The mentioned micro-architectural differences between the Core Duo and the Dothan-core Pentium M are not too significant. The former may even be viewed as an improved version of the latter, but the main advantages of the new CPU come from its dual-core design, of course. And this is rather a non-typical design for today as the two cores share a single 2MB L2 cache. By the way, this is called Intel Smart Cache , and it is smart because the same L2 cache space is intellectually used by both the execution cores.
But what’s good about this design? First, the cache space used by a core can be flexibly adjusted. In other words, each core of the Core Duo processor can access all the 2 megabytes of L2 cache memory. When one core is idle, the other enjoys everything.
If both the cores are at work, the cache space is divided between them depending on how frequently the cores are addressing the system memory. Moreover, if both the cores are processing the same data at the same moment, only one copy of the data is stored in the shared L2 cache. Thus, the smart 1MB L2 cache of the Core Duo processor is more efficient and, so to say, more capacious than two separate 1MB caches as in dual-core processors of Intel’s Pentium D 8XX and AMD’s Athlon 64 X2 families for desktop PCs.
Another important feature of the shared L2 cache is that it helps reduce the load on the system memory and on the processor bus. The system just doesn’t have to control and ensure cache memory coherency. In dual-core designs with separate caches, there are two copies of the same data in each cache when both the cores need them and it is necessary to control if the data hasn’t become out-dated.
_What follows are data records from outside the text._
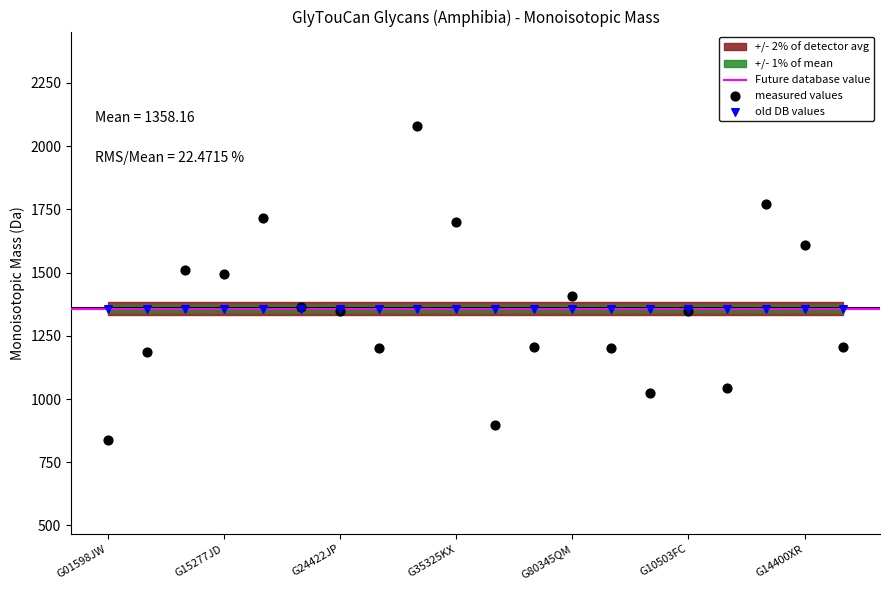

Which series contains the highest Y value?

measured values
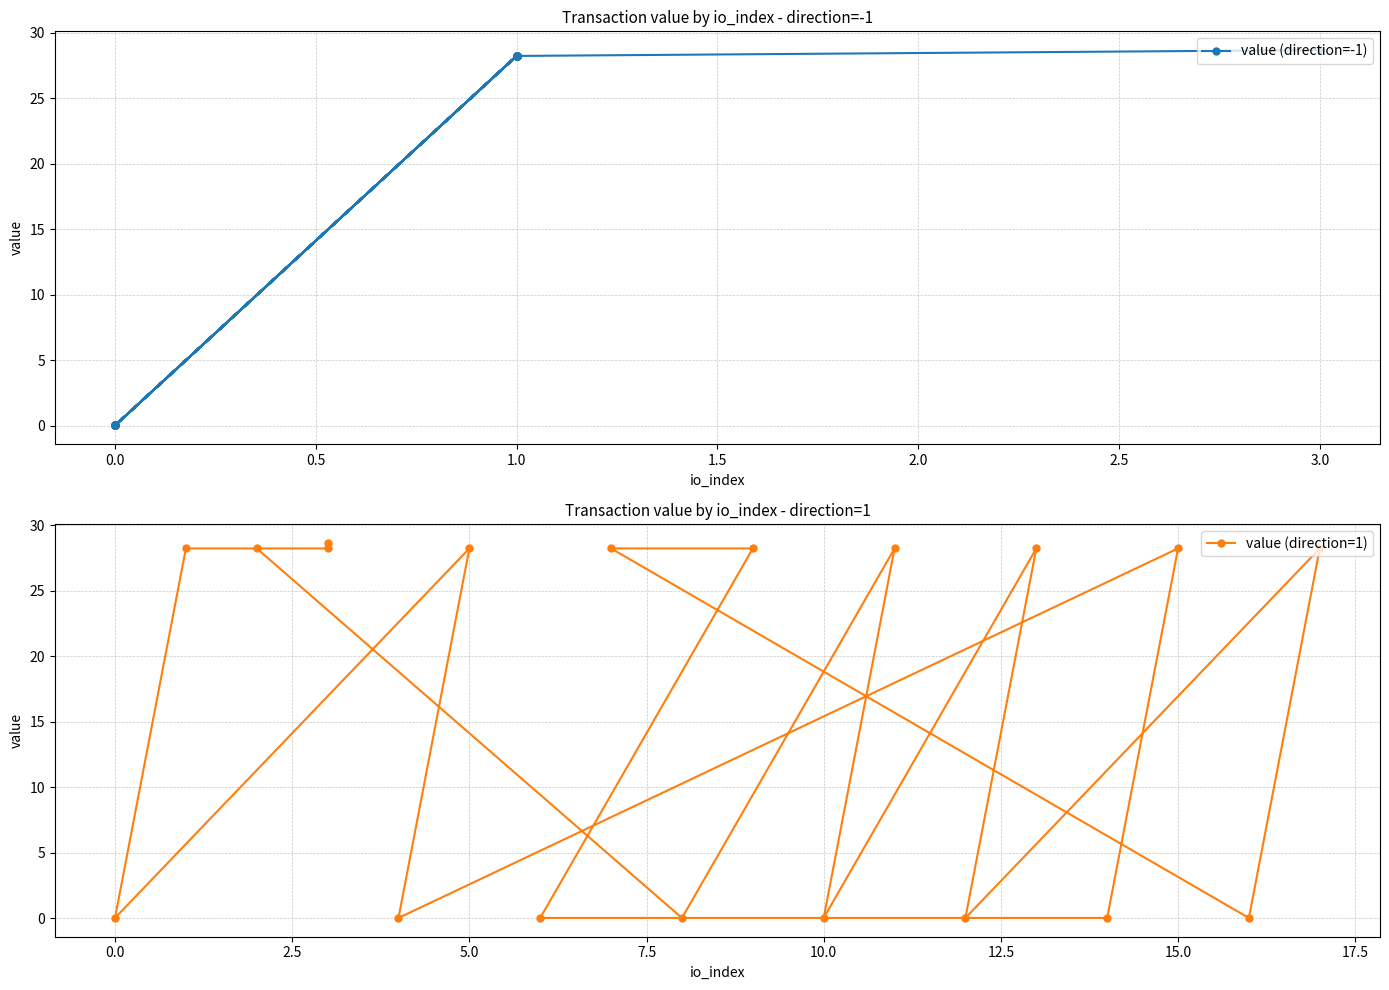

True or false: value (direction=1) and value (direction=-1) cross at least once.

True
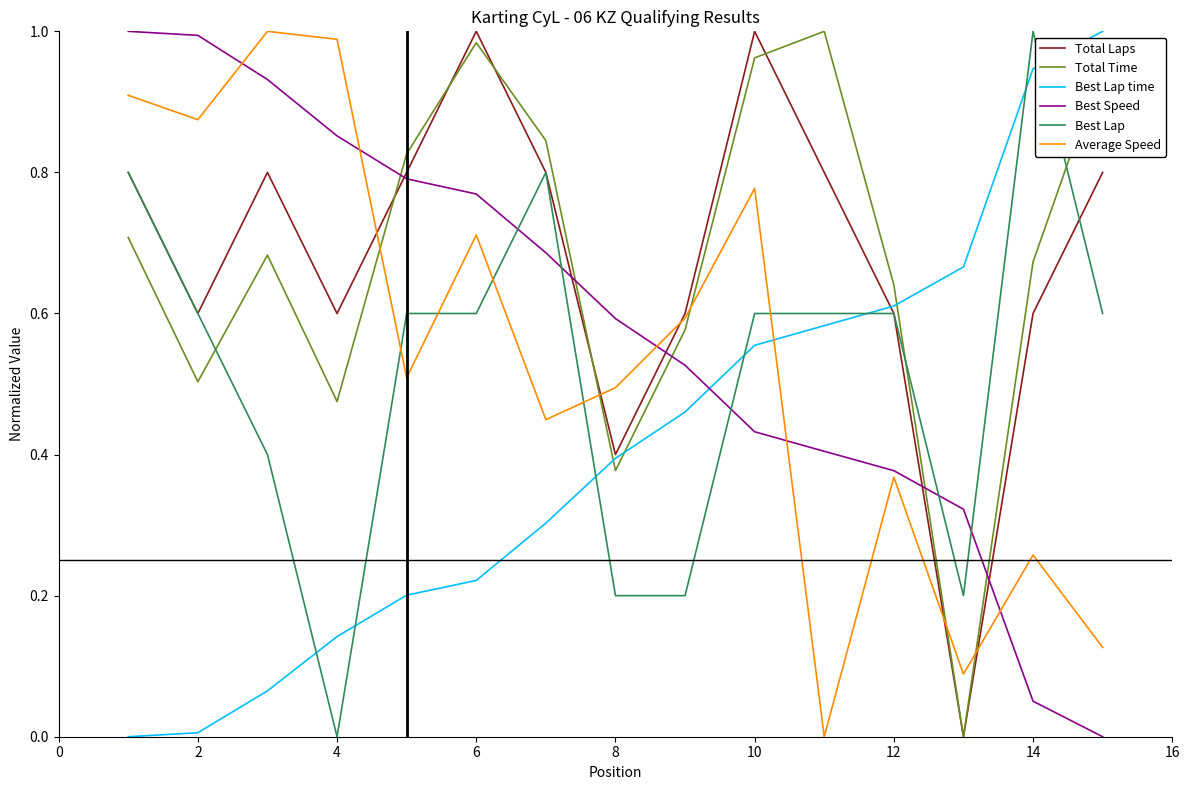

Which series ends up on top after the final intersection of Total Time and Best Lap?

Total Time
Before extracting such data from the L2 cache, the processor core must check if the other core hasn’t changed it. If it is so, the cache memory contents must be updated – via the system memory and the system bus. The shared cache design helps abandon such an inefficient algorithm altogether. Moreover, the control logic in the Core Duo allows for direct data transfers between the L1 caches of the cores for more efficient communication when the cores are both working on the same task.
Of course, no improvement ever comes easily. Here, the processor die had to be made larger to unload the CPU bus and solve the coherency problem: the Smart Cache arbiter in the Core Duo die is about one third the size of a single execution core. You can note it’s not easy to manage a shared cache. Using a sophisticated operation algorithm, the cache has also become slower, with a 40% higher latency. The L2 cache latency of the Pentium M on the Dothan core is 10 cycles, while the same latency for the Core Duo is 14 cycles. Intel tried to make up for that by improving the data pre-fetch mechanism for L2 cache, so there’s little difference between the Pentium M and Core Duo on single-threaded applications under the same conditions.